== EXCERPTED DATA
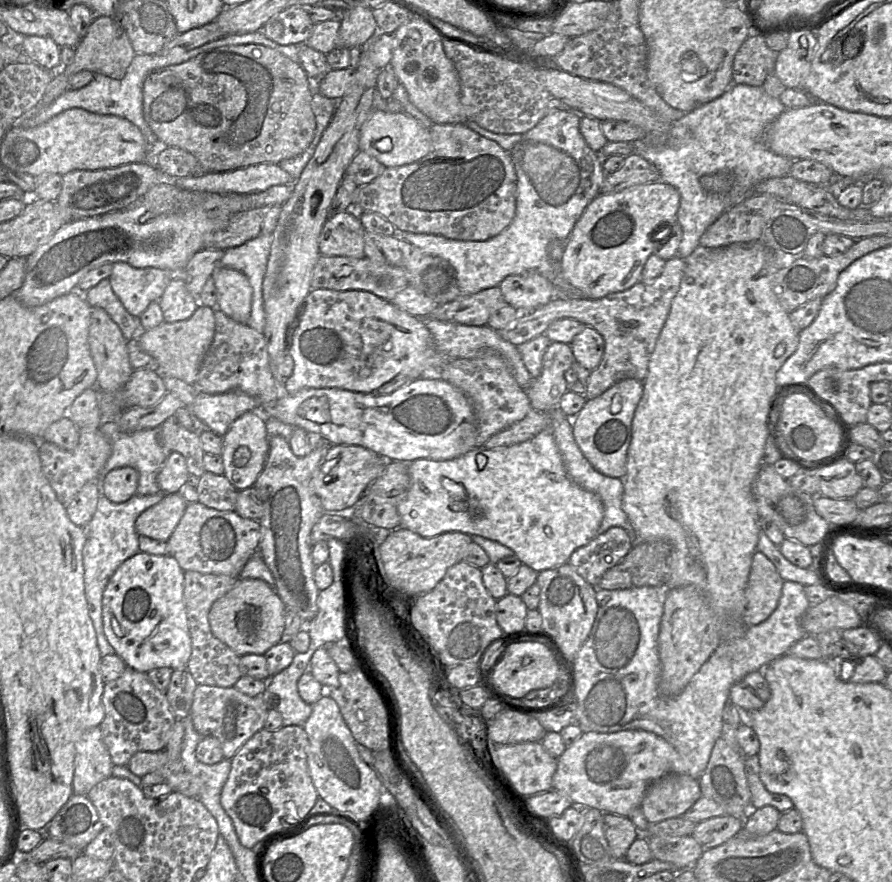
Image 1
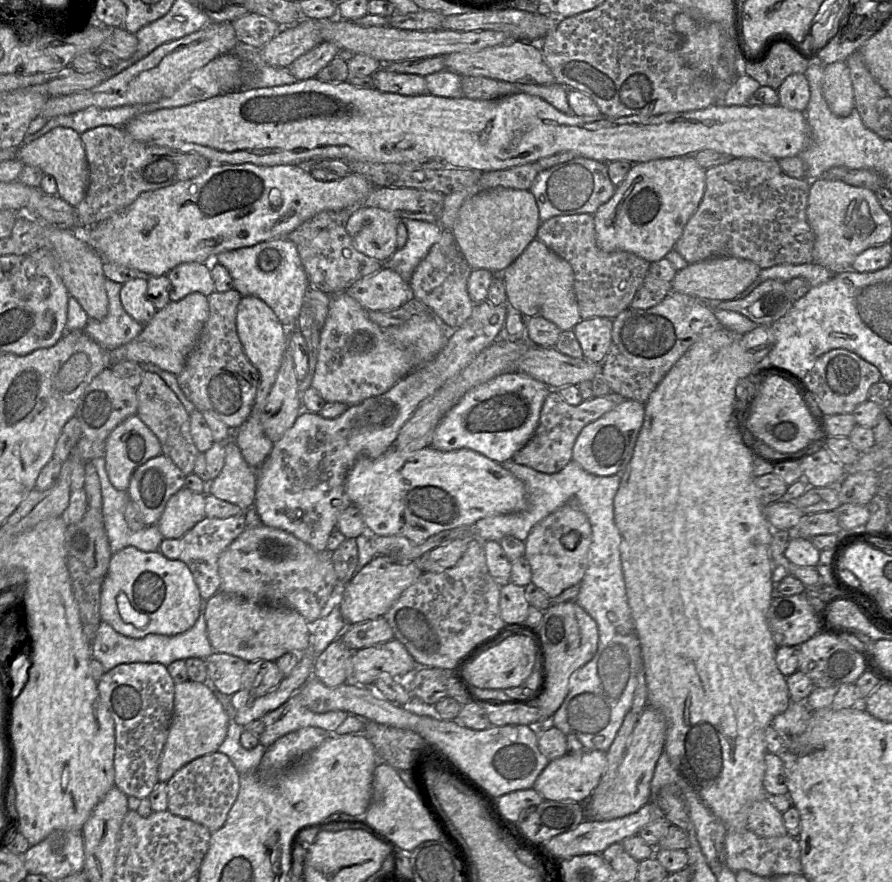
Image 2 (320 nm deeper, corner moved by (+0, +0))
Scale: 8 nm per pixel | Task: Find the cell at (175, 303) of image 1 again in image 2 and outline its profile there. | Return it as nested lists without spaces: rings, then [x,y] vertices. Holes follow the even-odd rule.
[[[187,262],[171,269],[169,279],[169,299],[176,302],[190,293],[199,292],[209,296],[215,291],[214,282],[210,272],[210,262]]]

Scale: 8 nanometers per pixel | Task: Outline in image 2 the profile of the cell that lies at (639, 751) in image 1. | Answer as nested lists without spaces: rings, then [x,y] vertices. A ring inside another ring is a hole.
[[[583,751],[573,755],[565,754],[550,760],[534,782],[533,789],[545,800],[574,801],[583,803],[590,797],[598,785],[607,765],[607,754],[604,751]]]

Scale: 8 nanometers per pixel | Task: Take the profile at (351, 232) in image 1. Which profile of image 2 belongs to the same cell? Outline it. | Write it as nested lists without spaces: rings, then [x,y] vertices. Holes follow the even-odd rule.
[[[362,206],[347,216],[344,225],[359,252],[383,263],[398,249],[397,226],[401,221],[392,212]]]

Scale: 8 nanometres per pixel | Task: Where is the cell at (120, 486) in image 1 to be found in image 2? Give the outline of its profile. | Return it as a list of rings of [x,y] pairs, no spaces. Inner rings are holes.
[[[137,414],[117,425],[105,440],[105,468],[111,484],[118,490],[127,491],[134,471],[149,459],[162,454],[158,438],[142,422]]]

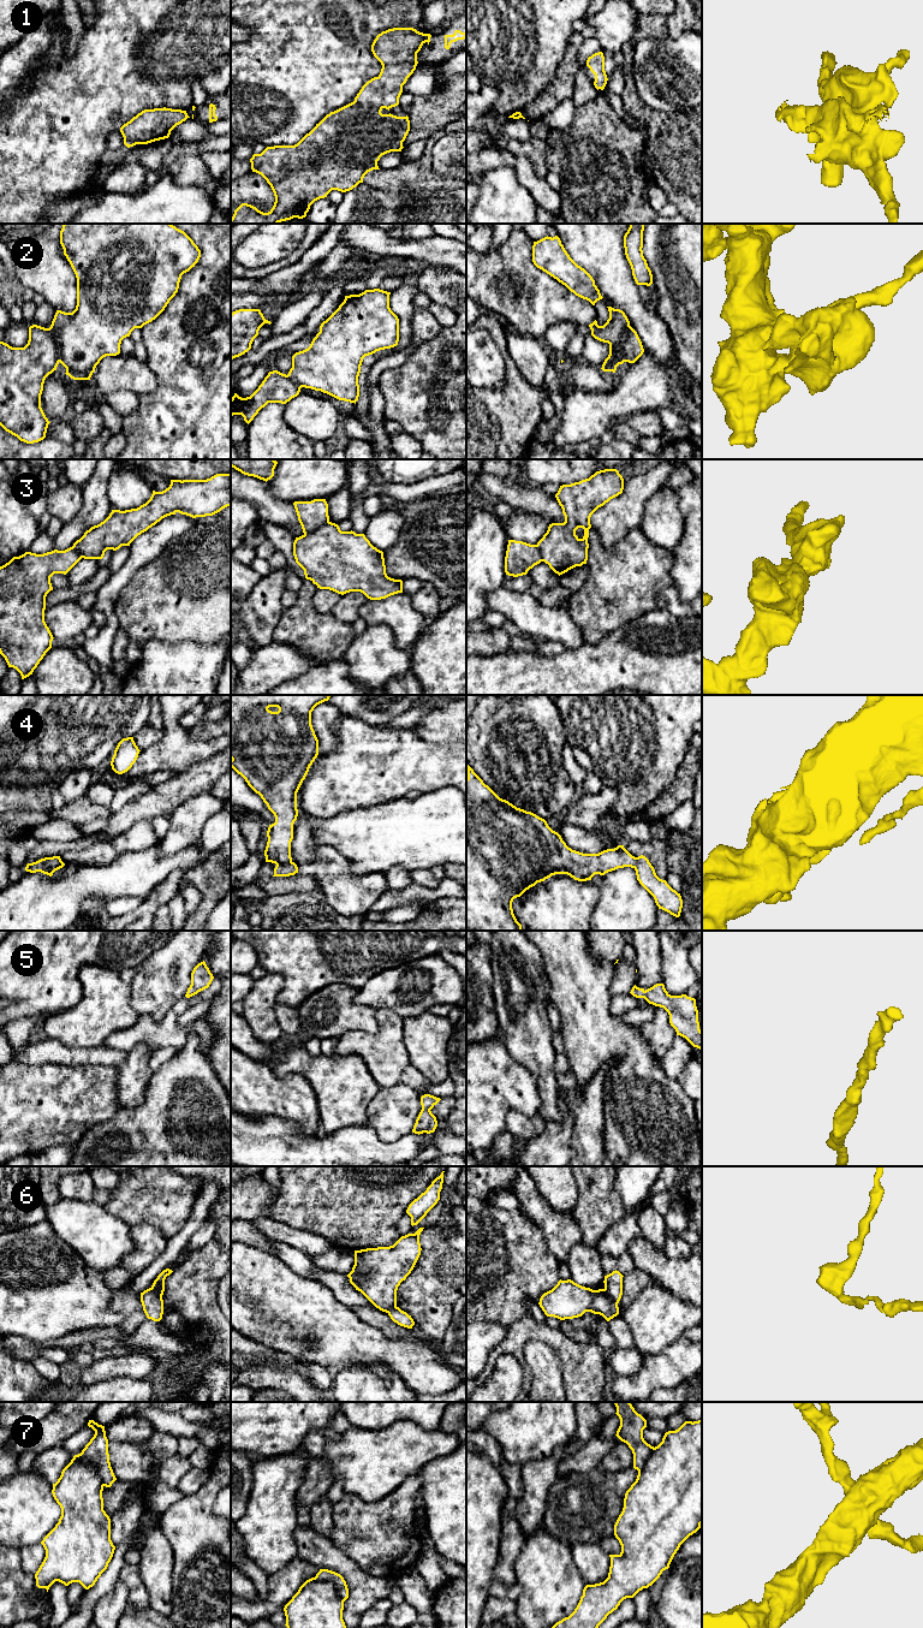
====
• _INSTRUCTIONS FOR THE TASK_:
Repeat the data above exactly, leaving out any pictures it holds.

• _SOLUTION FOR THIS EXERCISE_:
Image 1
Image 2 (320 nm deeper, corner moved by (+0, +0))
Scale: 8 nm per pixel | Task: Find the cell at (175, 303) of image 1 again in image 2 and outline its profile there. | Return it as nested lists without spaces: rings, then [x,y] vertices. Holes follow the even-odd rule.
[[[187,262],[171,269],[169,279],[169,299],[176,302],[190,293],[199,292],[209,296],[215,291],[214,282],[210,272],[210,262]]]

Scale: 8 nanometers per pixel | Task: Outline in image 2 the profile of the cell that lies at (639, 751) in image 1. | Answer as nested lists without spaces: rings, then [x,y] vertices. A ring inside another ring is a hole.
[[[583,751],[573,755],[565,754],[550,760],[534,782],[533,789],[545,800],[574,801],[583,803],[590,797],[598,785],[607,765],[607,754],[604,751]]]

Scale: 8 nanometers per pixel | Task: Take the profile at (351, 232) in image 1. Which profile of image 2 belongs to the same cell? Outline it. | Write it as nested lists without spaces: rings, then [x,y] vertices. Holes follow the even-odd rule.
[[[362,206],[347,216],[344,225],[359,252],[383,263],[398,249],[397,226],[401,221],[392,212]]]

Scale: 8 nanometres per pixel | Task: Where is the cell at (120, 486) in image 1 to be found in image 2? Give the outline of its profile. | Return it as a list of rings of [x,y] pairs, no spaces. Inner rings are holes.
[[[137,414],[117,425],[105,440],[105,468],[111,484],[118,490],[127,491],[134,471],[149,459],[162,454],[158,438],[142,422]]]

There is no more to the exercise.